Wetland ecologists are awesome
This World Wetlands Day I want to shout to the wetland ecologists out there. You. Are. Amazing. Thank you.
This is what it looks like when the plant list for your property EXPLODES. How impressive is a list of 177 species recorded in one day spent in the "heavy clay soil" part of Raakajlim! And ... drum roll please ... here all along was a nationally endangered plant I've been searching for forever!
One-third of our conservation property in the northern Mallee is subject to occasional inundation after high rainfall events. After two years of wetland-inducing rain it was a confusing mass of green, so we were grateful to have some help from the professionals.
I was pretty excited when Dylan Osler from Ecological Perspective and his mate Rob asked if they could spend a weekend "nerding out on wetland plants" at Raakajlim. And I was not wrong. It was absolutely mental overload walking with these guys. Every step of the way was "Oh, look! A such and such. Interesting!" Rob and Dylan were up at the crack of dawn to survey plants in four 10m x 10m quadrats. It was slow-going, mostly on hands and knees, searching for the easily overlooked.

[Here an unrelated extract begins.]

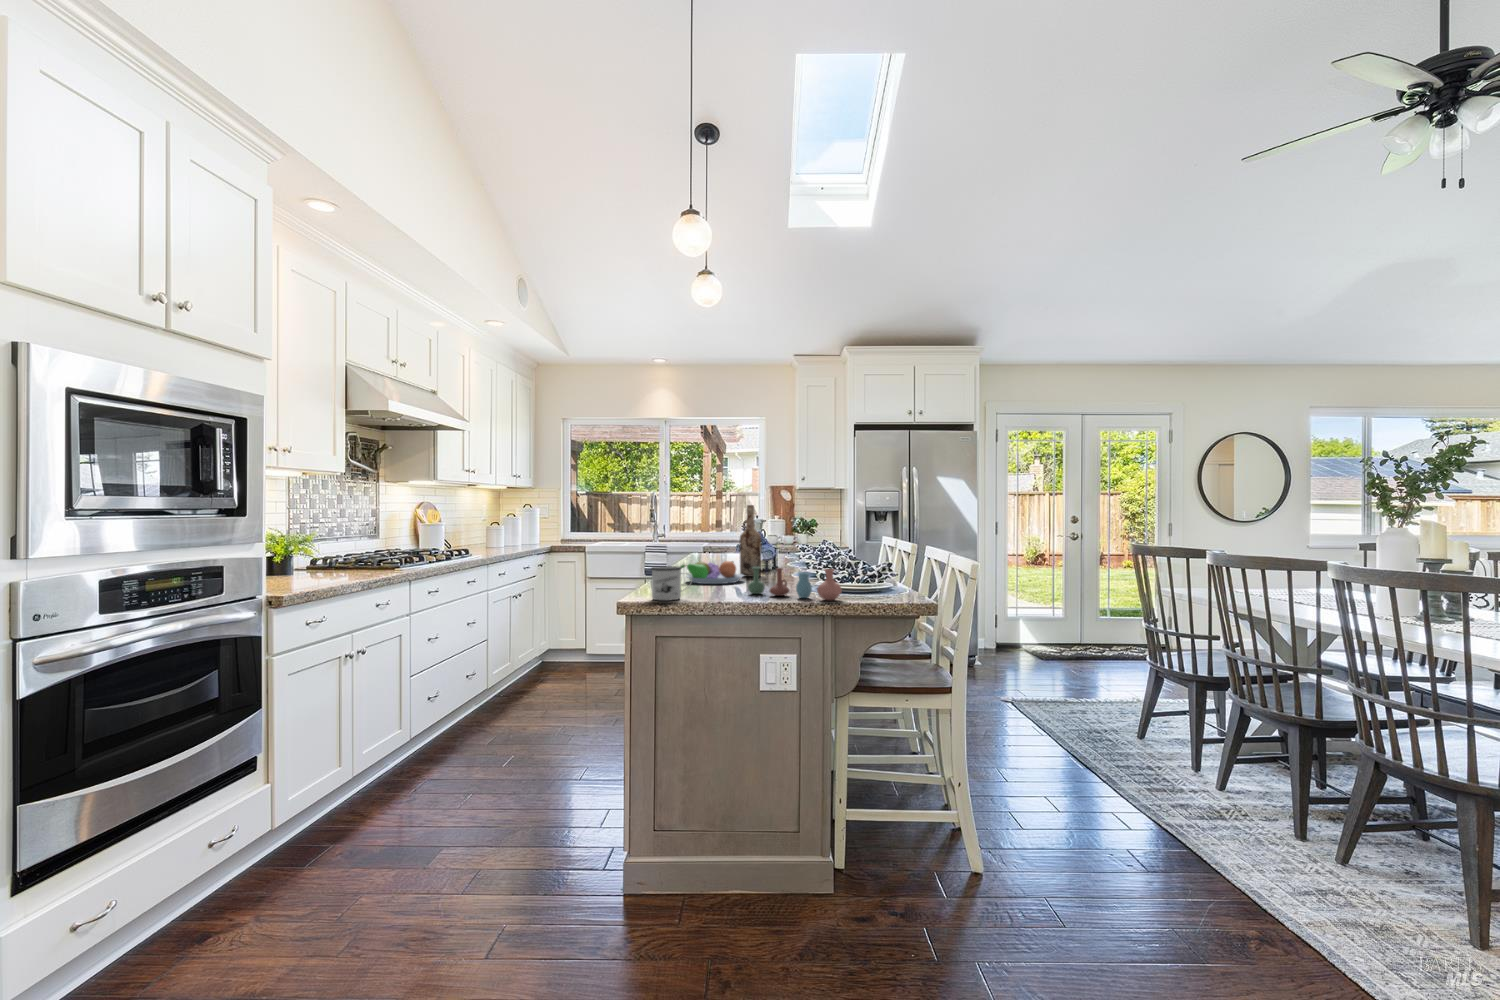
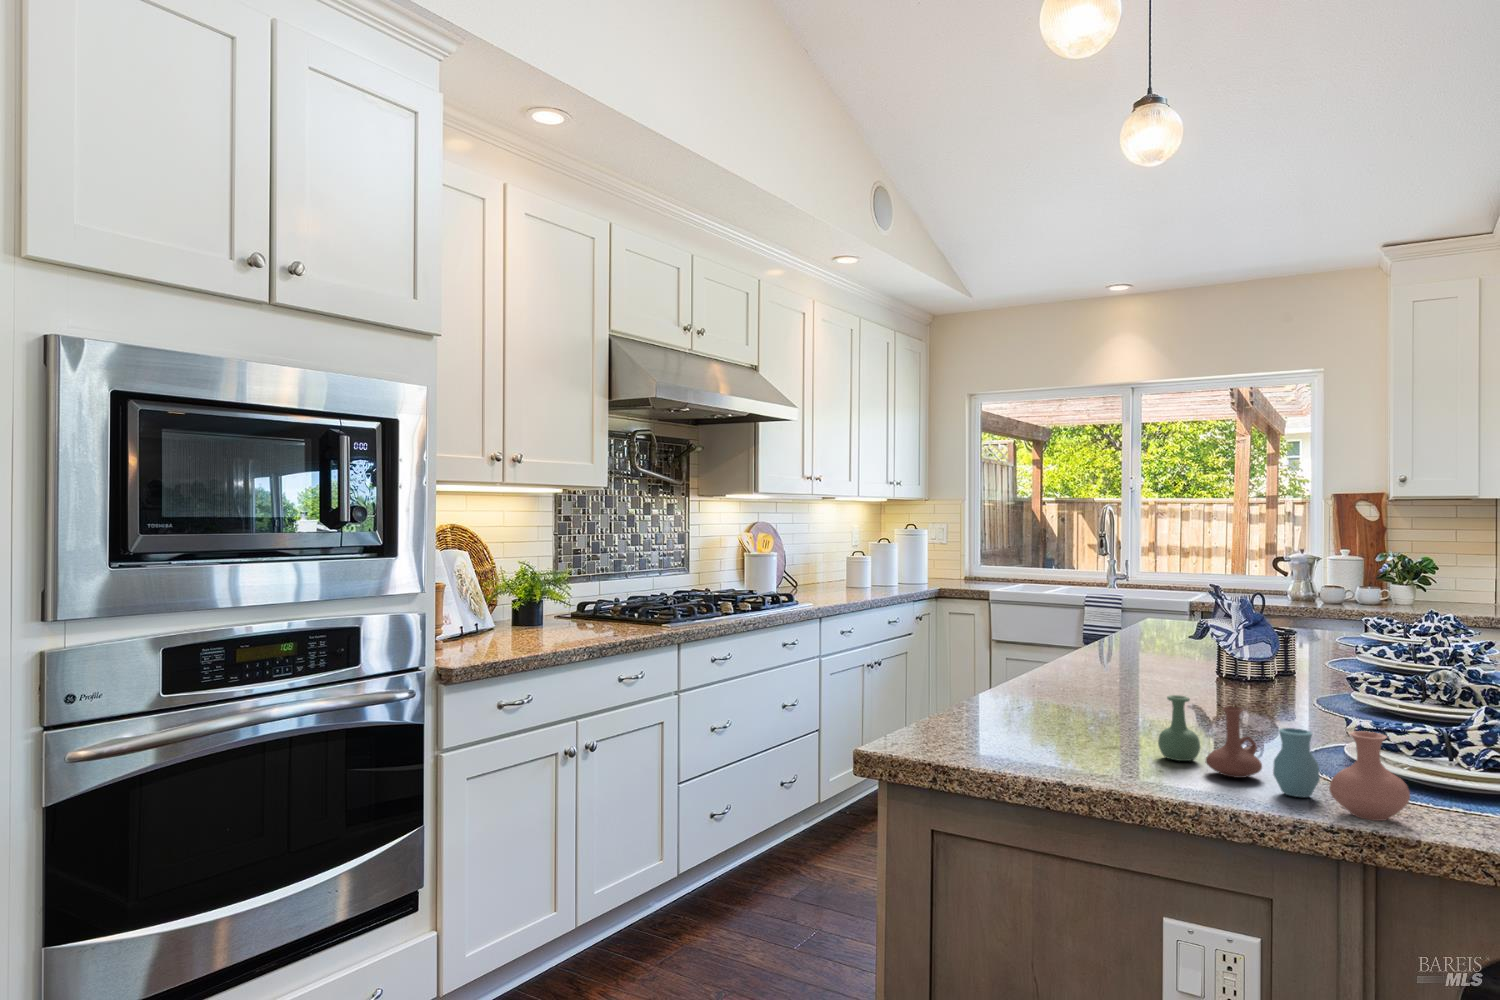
wine bottle: present [740,505,762,577] -> none [1192,543,1243,693]
fruit bowl: present [680,561,744,584] -> none [1047,648,1188,710]
mug: present [651,566,692,600] -> none [926,678,1014,756]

Along with the Winged Peppercess (which I confidently told them "No, we just have the weedy Alyssum on our place"), Rob and Dylan recorded another 17 threatened species like the endangered Mallee Cucumber, Prickly Bottlebrush, Compact Sneezeweed, Woolly Scurf-pea, Purple Love-grass, and Twiggy Sida. But my favorite was the endangered Mallee Annual Blue-bell (Wahlenbergia tumidifructa). This is surely the tiniest of all Bluebells! Deepest thanks to two extraordinary botanists. You're welcome back any day!
And I hope that day might be soon. In December 2022 the area where the quadrat surveys were completed was completely inundated with flood water from the Murray River. It’s a lot deeper and is hanging round a lot longer than any rainfall event. I’m nervously waiting to see if the Winged Peppercress and other plants will emerge from the mud!